* EXERCISE PASSAGE *
****************************************

I went from 1000D to 550D (very similar to 7D IQ-wise) for movie mode, high ISO improvements and the bigger rear screen (easier to check for soft images due to user error). Low-ISO shots are pretty much the same but high ISO is better - ISO3200 is usable with post-processing.

Recently I bought a 5D mark I to complement to 550D and it's been a massive improvement for certain types of shots. Access to a shallower depth of field and sharper drop offs to out of focus areas give my images much more impact.

If I had to choose between 6D and 7D I'd go 6D every time. In my opinion 7D is only worth considering if you need the autofocus modes and/or burst rate.


----------



## jerome2710 (Jun 30, 2013)

Thank you all very much!

It's nice to see you all agree.
I think I don't need the AF performance of the 7D, because the AF of the 6D is already such an improvement from the 450D.

I'm excited! Probably go and try out the 6D in the shop this week.
Please keep posting your thoughts, I'm happy to hear them.


----------



## distant.star (Jun 30, 2013)

.
Thanks first for a coherent and well thought out question. I'll just list a few thoughts that come to mind from my experience going from a T2i to a 5D3.

1. The 7D is a great camera and does many things well. However, if you get that, you're buying yesterday. It's now approaching its fifth year -- and in many ways it's about to be eclipsed by the new 70D. Personally, I believe it is soon to be replaced with a stunning 7D2, however I also think Canon could simply abandon it as the market may be compressing.

****************************************

* ASSIGNMENT A *
In the forum thread, which ISO setting is described as usable on the 550D with post-processing?
* ASSIGNMENT B *
List the reasons given in the forum thread for moving from the 1000D to the 550D.
The data that come next are separate from the forum thread.

* RECORDED INFORMATION *

****************************************

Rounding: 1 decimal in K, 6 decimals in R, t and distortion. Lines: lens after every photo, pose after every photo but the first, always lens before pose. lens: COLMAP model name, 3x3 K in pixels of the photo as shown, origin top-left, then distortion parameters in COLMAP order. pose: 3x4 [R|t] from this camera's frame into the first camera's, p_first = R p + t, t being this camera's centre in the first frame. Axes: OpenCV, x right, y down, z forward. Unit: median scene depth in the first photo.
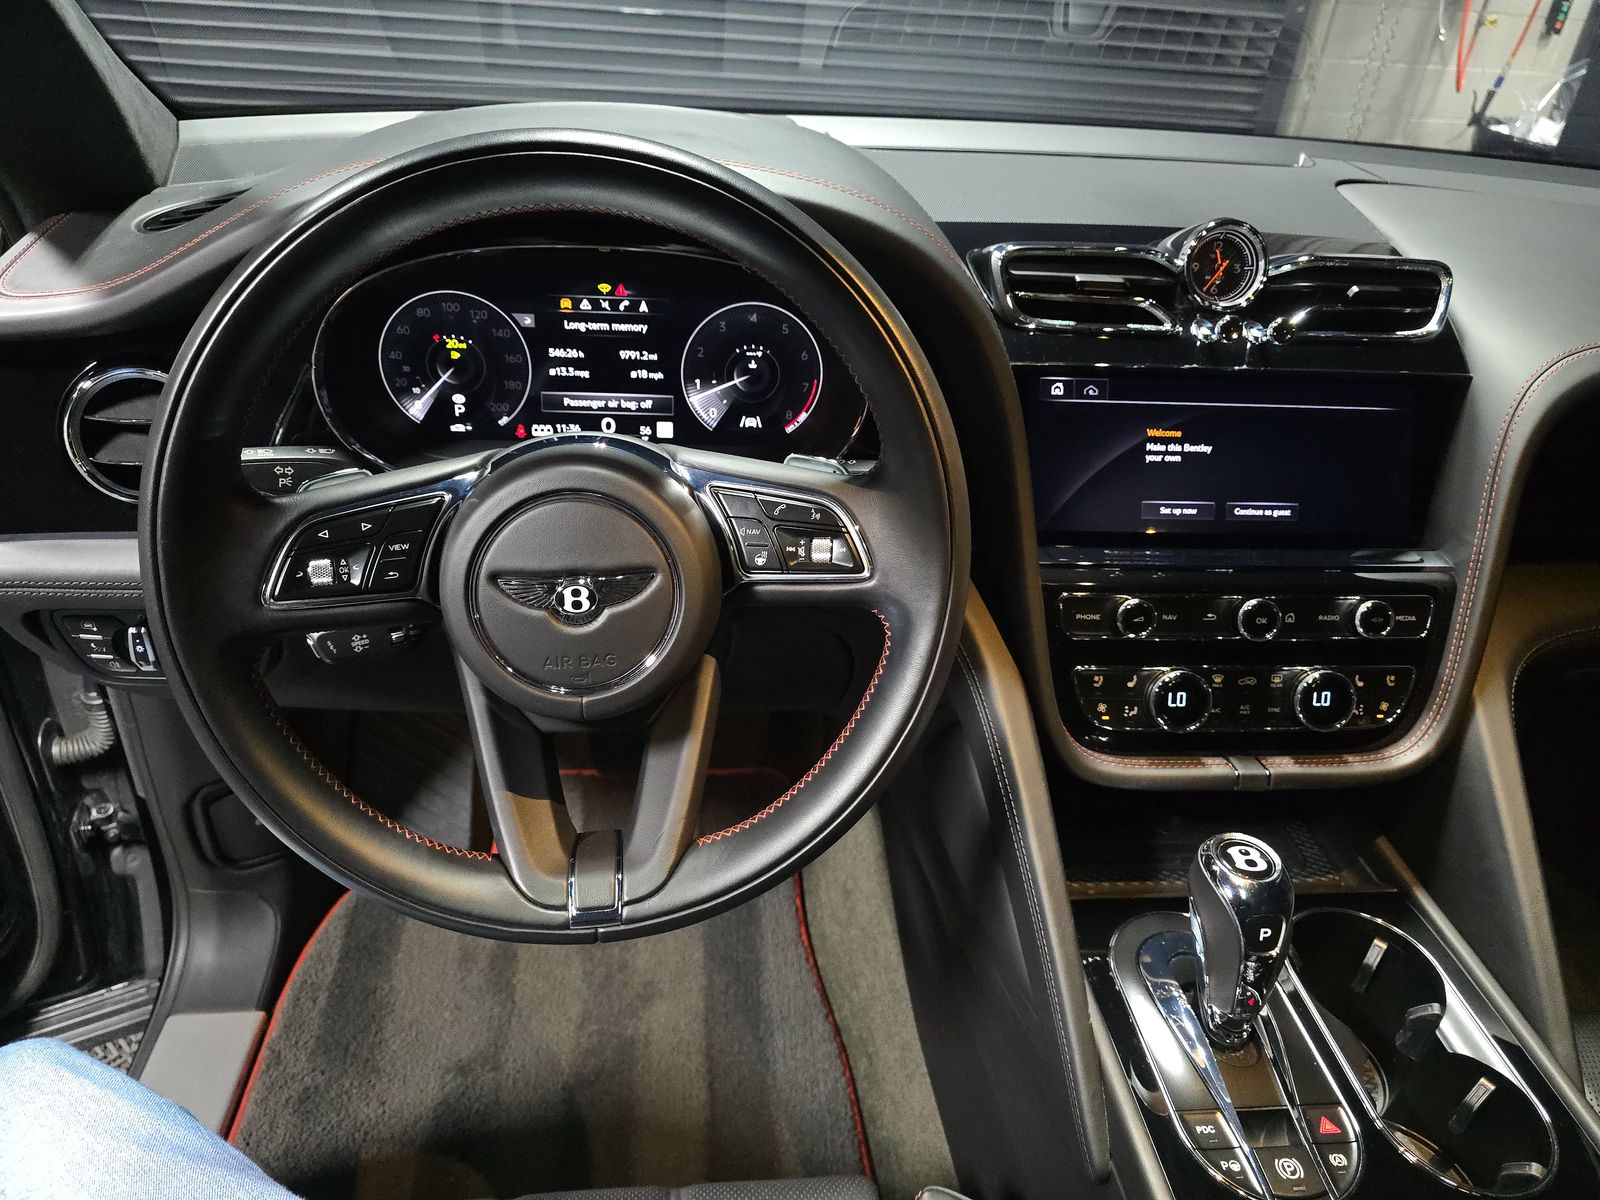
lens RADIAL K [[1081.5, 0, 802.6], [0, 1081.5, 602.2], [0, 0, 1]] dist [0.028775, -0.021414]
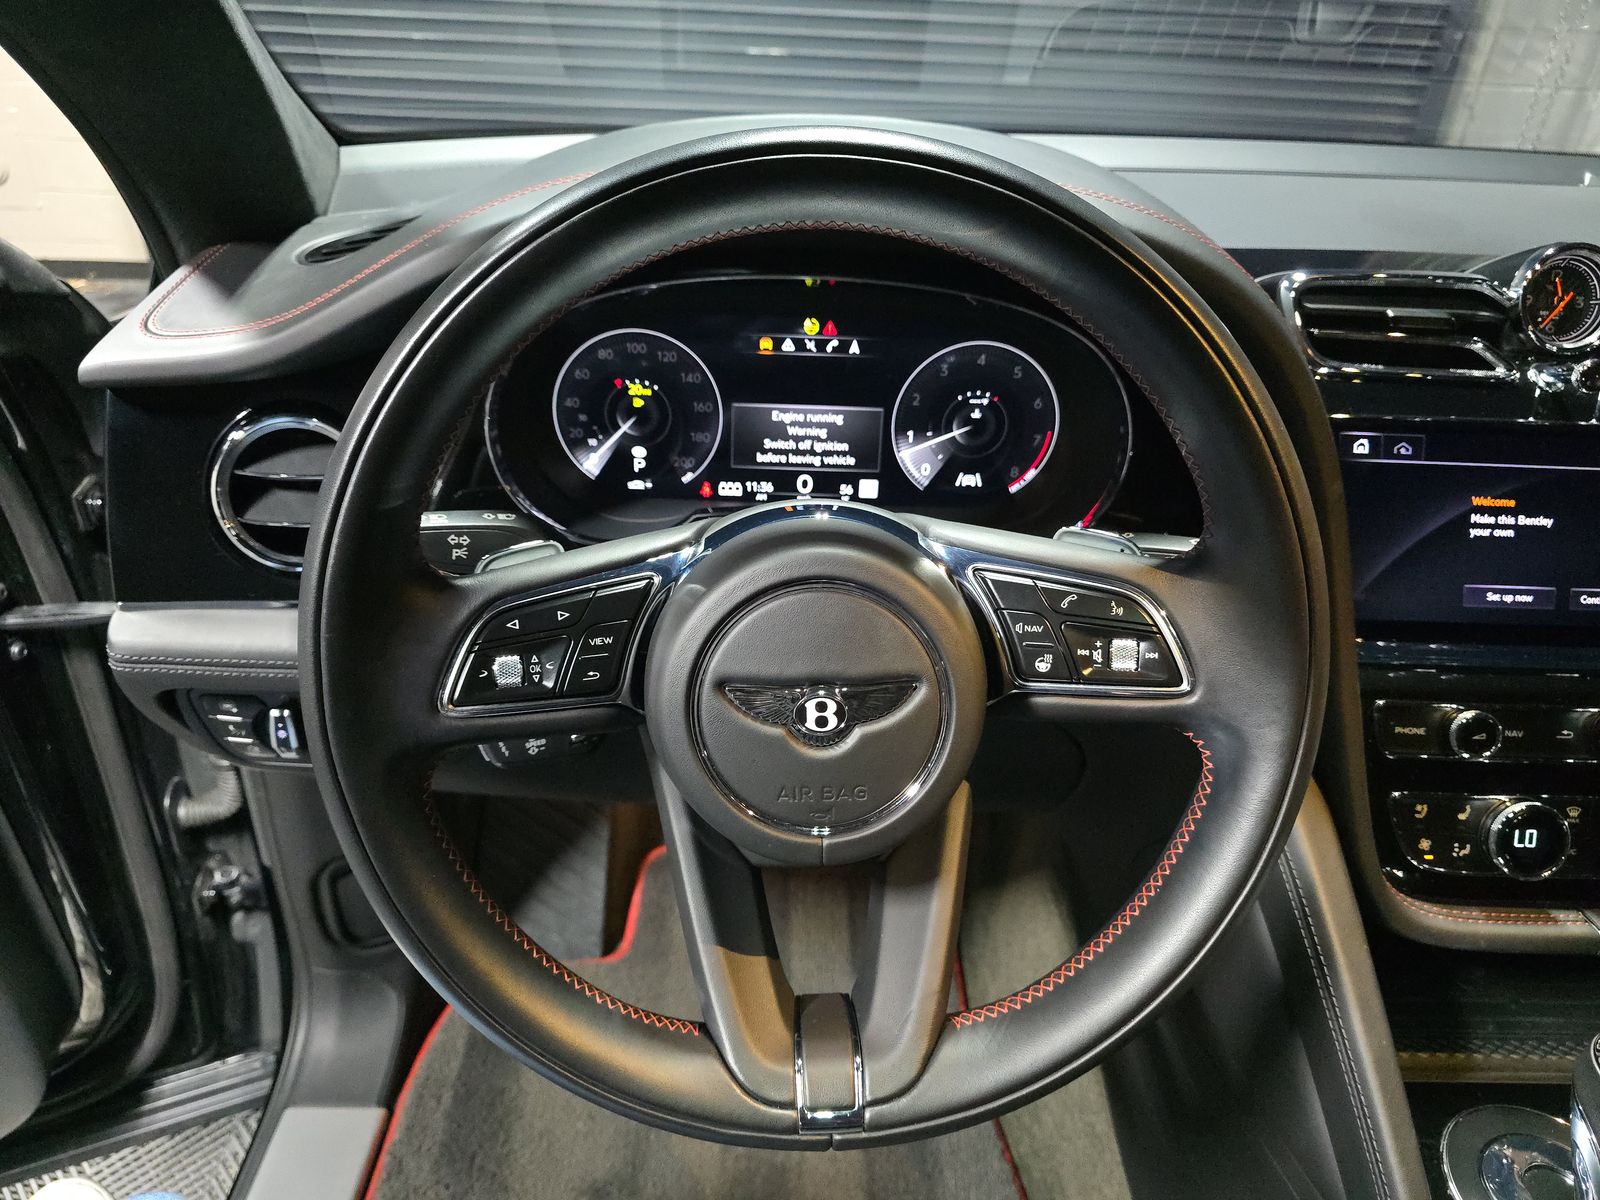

****************************************

* WRITTEN REPLY A *
ISO3200

* WRITTEN REPLY B *
Movie mode; high ISO improvements; the bigger rear screen